Work instructions:
In your copy, include every line of the records exactly and no picture at all.

The input:
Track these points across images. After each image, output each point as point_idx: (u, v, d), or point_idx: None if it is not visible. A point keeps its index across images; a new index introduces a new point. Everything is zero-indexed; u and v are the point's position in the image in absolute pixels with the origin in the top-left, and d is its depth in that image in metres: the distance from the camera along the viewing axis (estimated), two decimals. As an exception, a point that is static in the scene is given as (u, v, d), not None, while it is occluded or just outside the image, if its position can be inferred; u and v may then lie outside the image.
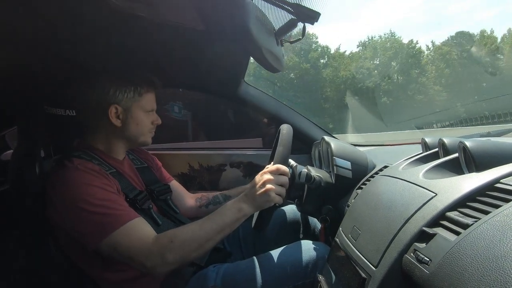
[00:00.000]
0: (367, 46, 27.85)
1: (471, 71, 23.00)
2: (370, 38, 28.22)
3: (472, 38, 25.61)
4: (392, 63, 25.96)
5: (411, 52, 25.85)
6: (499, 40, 24.73)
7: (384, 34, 28.23)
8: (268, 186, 0.75)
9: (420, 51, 26.45)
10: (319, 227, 1.03)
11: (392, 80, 24.99)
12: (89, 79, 0.86)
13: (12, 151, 1.10)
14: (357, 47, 28.74)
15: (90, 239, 0.73)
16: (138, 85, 0.86)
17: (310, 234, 1.10)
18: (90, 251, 0.74)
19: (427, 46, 28.78)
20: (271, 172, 0.77)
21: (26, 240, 0.90)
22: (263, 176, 0.77)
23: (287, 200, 1.13)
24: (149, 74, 0.90)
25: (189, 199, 1.11)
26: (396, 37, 27.24)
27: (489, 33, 25.32)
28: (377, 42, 27.41)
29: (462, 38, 25.76)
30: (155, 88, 0.91)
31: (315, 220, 1.10)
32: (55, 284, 0.90)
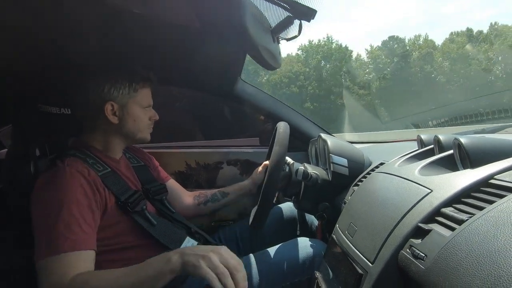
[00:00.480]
0: (303, 50, 27.52)
1: (401, 75, 23.30)
2: (310, 41, 27.66)
3: (403, 43, 25.92)
4: (326, 66, 26.12)
5: (339, 57, 25.98)
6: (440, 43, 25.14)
7: (323, 38, 27.80)
8: (209, 254, 0.58)
9: (350, 55, 26.75)
10: (316, 224, 1.04)
11: (319, 84, 24.91)
12: (84, 77, 0.85)
13: (6, 150, 1.09)
14: (297, 50, 28.36)
15: (36, 251, 0.67)
16: (133, 81, 0.85)
17: (307, 231, 1.10)
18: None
19: (366, 49, 29.17)
20: (222, 258, 0.59)
21: (24, 240, 0.89)
22: (212, 253, 0.59)
23: (284, 198, 1.13)
24: (144, 69, 0.89)
25: (187, 197, 1.10)
26: (331, 41, 27.06)
27: (424, 37, 25.71)
28: (311, 46, 27.15)
29: (394, 43, 26.12)
30: (151, 83, 0.90)
31: (312, 217, 1.11)
32: None
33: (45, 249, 0.66)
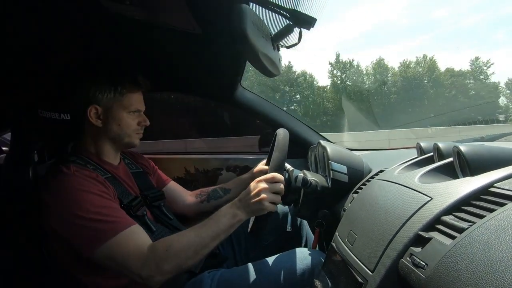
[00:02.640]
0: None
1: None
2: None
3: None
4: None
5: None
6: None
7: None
8: (263, 195, 0.75)
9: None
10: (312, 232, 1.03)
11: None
12: (72, 81, 0.86)
13: (5, 155, 1.09)
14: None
15: (85, 246, 0.71)
16: (119, 85, 0.86)
17: (300, 234, 1.09)
18: (84, 258, 0.73)
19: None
20: (266, 181, 0.77)
21: (18, 244, 0.88)
22: (258, 184, 0.77)
23: (283, 205, 1.13)
24: (135, 74, 0.89)
25: (189, 196, 1.11)
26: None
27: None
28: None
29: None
30: (139, 88, 0.89)
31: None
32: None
33: (99, 238, 0.70)
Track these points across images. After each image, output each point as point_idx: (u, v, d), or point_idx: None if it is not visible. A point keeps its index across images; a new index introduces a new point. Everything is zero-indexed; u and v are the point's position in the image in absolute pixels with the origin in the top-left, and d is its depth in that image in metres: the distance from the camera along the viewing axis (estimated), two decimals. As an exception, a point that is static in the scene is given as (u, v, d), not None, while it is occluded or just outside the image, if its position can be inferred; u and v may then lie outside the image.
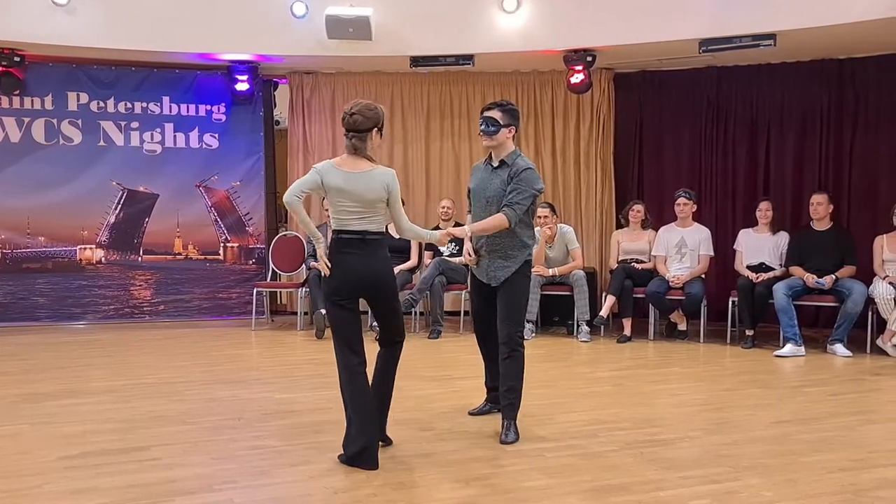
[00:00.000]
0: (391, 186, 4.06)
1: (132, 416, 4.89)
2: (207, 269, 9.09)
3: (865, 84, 8.11)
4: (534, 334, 7.70)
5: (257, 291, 8.57)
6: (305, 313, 8.44)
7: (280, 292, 9.30)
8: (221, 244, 9.13)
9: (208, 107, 8.95)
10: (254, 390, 5.64)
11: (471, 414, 4.88)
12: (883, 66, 7.87)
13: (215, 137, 8.99)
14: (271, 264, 8.89)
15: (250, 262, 9.20)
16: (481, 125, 4.51)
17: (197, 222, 9.04)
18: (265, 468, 3.93)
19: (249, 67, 8.61)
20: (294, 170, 9.20)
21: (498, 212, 4.44)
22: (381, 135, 4.15)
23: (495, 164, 4.55)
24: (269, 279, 8.89)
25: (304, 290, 8.33)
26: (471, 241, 4.62)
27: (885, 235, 7.17)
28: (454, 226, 8.32)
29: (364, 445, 3.90)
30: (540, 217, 7.76)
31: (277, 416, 4.88)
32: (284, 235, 9.08)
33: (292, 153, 9.23)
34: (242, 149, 9.07)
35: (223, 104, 8.96)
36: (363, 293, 4.13)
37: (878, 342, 6.92)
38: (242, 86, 8.65)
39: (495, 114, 4.50)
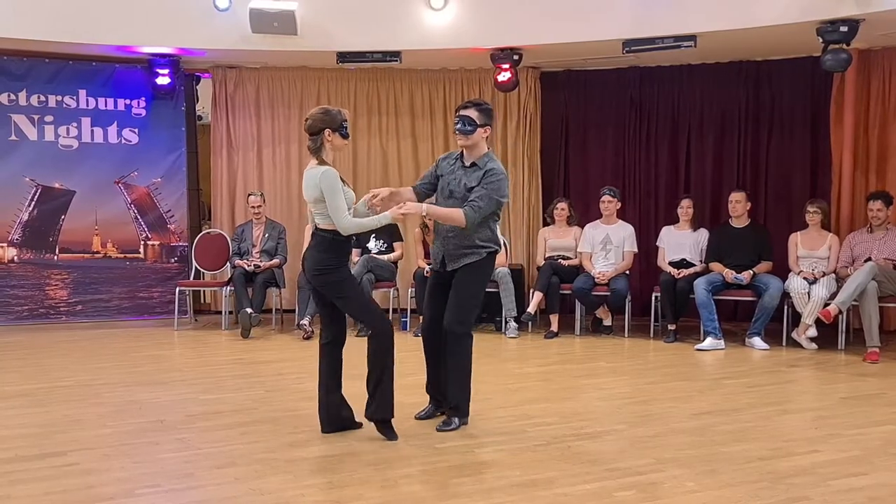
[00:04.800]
0: (321, 184, 4.20)
1: (48, 420, 4.71)
2: (127, 268, 8.82)
3: (781, 85, 8.39)
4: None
5: (180, 290, 8.36)
6: (230, 312, 8.28)
7: (204, 291, 9.09)
8: (142, 242, 8.88)
9: (127, 101, 8.67)
10: (177, 392, 5.50)
11: (417, 418, 4.72)
12: (797, 69, 8.15)
13: (135, 132, 8.73)
14: (194, 262, 8.69)
15: (172, 260, 8.96)
16: (457, 124, 4.47)
17: (116, 220, 8.75)
18: (189, 471, 3.83)
19: (171, 61, 8.37)
20: (217, 166, 9.02)
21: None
22: (343, 135, 4.34)
23: (467, 163, 4.52)
24: (192, 278, 8.69)
25: (228, 288, 8.17)
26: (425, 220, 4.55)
27: (798, 233, 7.43)
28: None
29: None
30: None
31: (202, 418, 4.77)
32: (208, 233, 8.89)
33: (215, 149, 9.03)
34: (164, 144, 8.82)
35: (143, 98, 8.69)
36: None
37: (794, 335, 7.16)
38: (163, 80, 8.40)
39: (471, 113, 4.46)
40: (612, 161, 9.03)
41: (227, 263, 8.51)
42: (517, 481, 3.69)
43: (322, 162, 4.30)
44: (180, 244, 8.95)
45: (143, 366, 6.37)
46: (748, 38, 7.38)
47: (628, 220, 8.15)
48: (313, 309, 7.65)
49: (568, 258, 7.97)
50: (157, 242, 8.92)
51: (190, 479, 3.72)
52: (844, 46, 6.81)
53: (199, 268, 8.70)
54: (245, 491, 3.56)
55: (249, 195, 8.46)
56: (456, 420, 4.53)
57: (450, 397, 4.56)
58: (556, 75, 9.02)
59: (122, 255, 8.81)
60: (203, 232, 8.96)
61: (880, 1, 6.37)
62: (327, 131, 4.29)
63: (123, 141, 8.70)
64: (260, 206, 8.33)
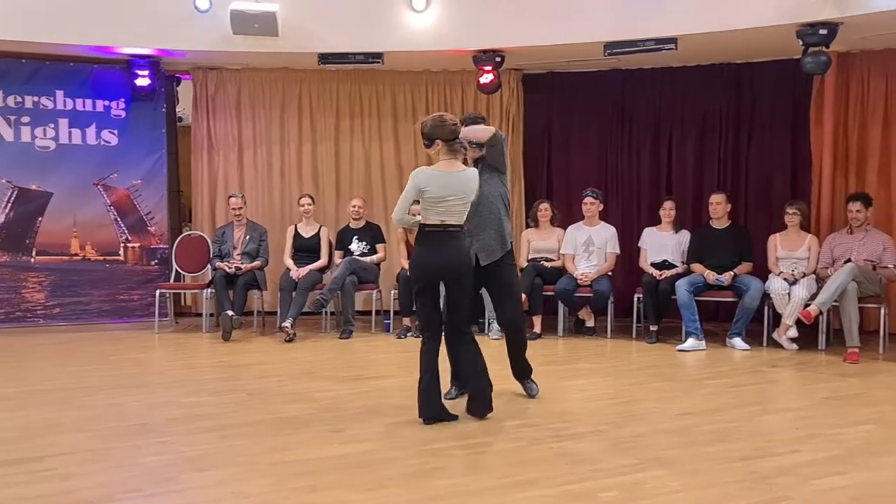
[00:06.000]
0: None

Your response:
Track these points across images. After each image, output each point as point_idx: (u, v, d), or point_idx: None if it is not visible. A point keeps its index across images; a new index introduces a new point. Everything is zero-indexed; u and v are the point's position in the image in absolute pixels with the origin in the top-left, and d is its depth in that image in metres: the distance from the camera along the viewing axis (estimated), two decimals. As an exception, a point that is static in the scene is given as (u, v, d), not None, while it is occluded or just outside the image, if its position can be inferred; u and v may then lie outside the image.
[00:00.000]
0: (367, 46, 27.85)
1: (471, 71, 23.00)
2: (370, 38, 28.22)
3: (472, 38, 25.61)
4: (392, 63, 25.96)
5: (411, 52, 25.85)
6: (499, 40, 24.73)
7: (384, 34, 28.23)
8: (268, 186, 0.75)
9: (420, 51, 26.45)
10: (319, 227, 1.03)
11: (392, 80, 24.99)
12: (89, 79, 0.86)
13: (12, 151, 1.10)
14: (357, 47, 28.74)
15: (90, 239, 0.73)
16: (138, 85, 0.86)
17: (310, 234, 1.10)
18: (90, 251, 0.74)
19: (427, 46, 28.78)
20: (271, 172, 0.77)
21: (26, 240, 0.90)
22: (263, 176, 0.77)
23: (287, 200, 1.13)
24: (149, 74, 0.90)
25: (189, 199, 1.11)
26: (396, 37, 27.24)
27: (489, 33, 25.32)
28: (377, 42, 27.41)
29: (462, 38, 25.76)
30: (155, 88, 0.91)
31: (315, 220, 1.10)
32: (55, 284, 0.90)
[00:00.480]
0: (303, 50, 27.52)
1: (401, 75, 23.30)
2: (310, 41, 27.66)
3: (403, 43, 25.92)
4: (326, 66, 26.12)
5: (339, 57, 25.98)
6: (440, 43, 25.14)
7: (323, 38, 27.80)
8: (209, 254, 0.58)
9: (350, 55, 26.75)
10: (316, 224, 1.04)
11: (319, 84, 24.91)
12: (84, 77, 0.85)
13: (6, 150, 1.09)
14: (297, 50, 28.36)
15: (36, 251, 0.67)
16: (133, 81, 0.85)
17: (307, 231, 1.10)
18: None
19: (366, 49, 29.17)
20: (222, 258, 0.59)
21: (24, 240, 0.89)
22: (212, 253, 0.59)
23: (284, 198, 1.13)
24: (144, 69, 0.89)
25: (187, 197, 1.10)
26: (331, 41, 27.06)
27: (424, 37, 25.71)
28: (311, 46, 27.15)
29: (394, 43, 26.12)
30: (151, 83, 0.90)
31: (312, 217, 1.11)
32: None
33: (45, 249, 0.66)
[00:02.640]
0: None
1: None
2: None
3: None
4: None
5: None
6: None
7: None
8: (263, 195, 0.75)
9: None
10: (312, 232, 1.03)
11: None
12: (72, 81, 0.86)
13: (5, 155, 1.09)
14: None
15: (85, 246, 0.71)
16: (119, 85, 0.86)
17: (300, 234, 1.09)
18: (84, 258, 0.73)
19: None
20: (266, 181, 0.77)
21: (18, 244, 0.88)
22: (258, 184, 0.77)
23: (283, 205, 1.13)
24: (135, 74, 0.89)
25: (189, 196, 1.11)
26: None
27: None
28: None
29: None
30: (139, 88, 0.89)
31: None
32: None
33: (99, 238, 0.70)
Track these points across images. After each image, output each point as point_idx: (u, v, d), or point_idx: None if it is not visible. A point keeps its index across images; a new index introduces a new point. Everything is zero-indexed; u and v are the point's position in the image in absolute pixels with the origin in the top-left, and d is its depth in that image in metres: the distance from the camera along the viewing axis (estimated), two decimals. As an exception, a point that is static in the scene is given as (u, v, d), not None, while it is occluded or just outside the image, if its position can be inferred; u and v may then lie outside the image.
[00:00.000]
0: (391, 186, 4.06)
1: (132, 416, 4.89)
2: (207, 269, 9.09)
3: (865, 84, 8.11)
4: (534, 334, 7.70)
5: (257, 291, 8.57)
6: (305, 313, 8.44)
7: (280, 292, 9.30)
8: (221, 244, 9.13)
9: (208, 107, 8.95)
10: (254, 390, 5.64)
11: (471, 414, 4.88)
12: (883, 66, 7.87)
13: (215, 137, 8.99)
14: (271, 264, 8.89)
15: (250, 262, 9.20)
16: (481, 125, 4.51)
17: (197, 222, 9.04)
18: (265, 468, 3.93)
19: (249, 67, 8.61)
20: (294, 170, 9.20)
21: (498, 212, 4.44)
22: (381, 135, 4.15)
23: (495, 164, 4.55)
24: (269, 279, 8.89)
25: (304, 290, 8.33)
26: (471, 241, 4.62)
27: (885, 235, 7.17)
28: (454, 226, 8.32)
29: (364, 445, 3.90)
30: (540, 217, 7.76)
31: (277, 416, 4.88)
32: (284, 235, 9.08)
33: (292, 153, 9.23)
34: (242, 149, 9.07)
35: (223, 104, 8.96)
36: (363, 293, 4.13)
37: (878, 342, 6.92)
38: (242, 86, 8.65)
39: (495, 114, 4.50)
[00:04.800]
0: (321, 184, 4.20)
1: (48, 420, 4.71)
2: (127, 268, 8.82)
3: (781, 85, 8.39)
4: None
5: (180, 290, 8.36)
6: (230, 312, 8.28)
7: (204, 291, 9.09)
8: (142, 242, 8.88)
9: (127, 101, 8.67)
10: (177, 392, 5.50)
11: (417, 418, 4.72)
12: (797, 69, 8.15)
13: (135, 132, 8.73)
14: (194, 262, 8.69)
15: (172, 260, 8.96)
16: (457, 124, 4.47)
17: (116, 220, 8.75)
18: (189, 471, 3.83)
19: (171, 61, 8.37)
20: (217, 166, 9.02)
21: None
22: (343, 135, 4.34)
23: (467, 163, 4.52)
24: (192, 278, 8.69)
25: (228, 288, 8.17)
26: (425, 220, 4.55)
27: (798, 233, 7.43)
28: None
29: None
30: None
31: (202, 418, 4.77)
32: (208, 233, 8.89)
33: (215, 149, 9.03)
34: (164, 144, 8.82)
35: (143, 98, 8.69)
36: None
37: (794, 335, 7.16)
38: (163, 80, 8.40)
39: (471, 113, 4.46)
40: (612, 161, 9.03)
41: (227, 263, 8.51)
42: (517, 481, 3.69)
43: (322, 162, 4.30)
44: (180, 244, 8.95)
45: (143, 366, 6.37)
46: (748, 38, 7.38)
47: (628, 220, 8.15)
48: (313, 309, 7.65)
49: (568, 258, 7.97)
50: (157, 242, 8.92)
51: (190, 479, 3.72)
52: (844, 46, 6.81)
53: (199, 268, 8.70)
54: (245, 491, 3.56)
55: (249, 195, 8.46)
56: (456, 420, 4.53)
57: (450, 397, 4.56)
58: (556, 75, 9.02)
59: (122, 255, 8.81)
60: (203, 232, 8.96)
61: (880, 1, 6.37)
62: (327, 131, 4.29)
63: (123, 141, 8.70)
64: (260, 206, 8.33)
[00:06.000]
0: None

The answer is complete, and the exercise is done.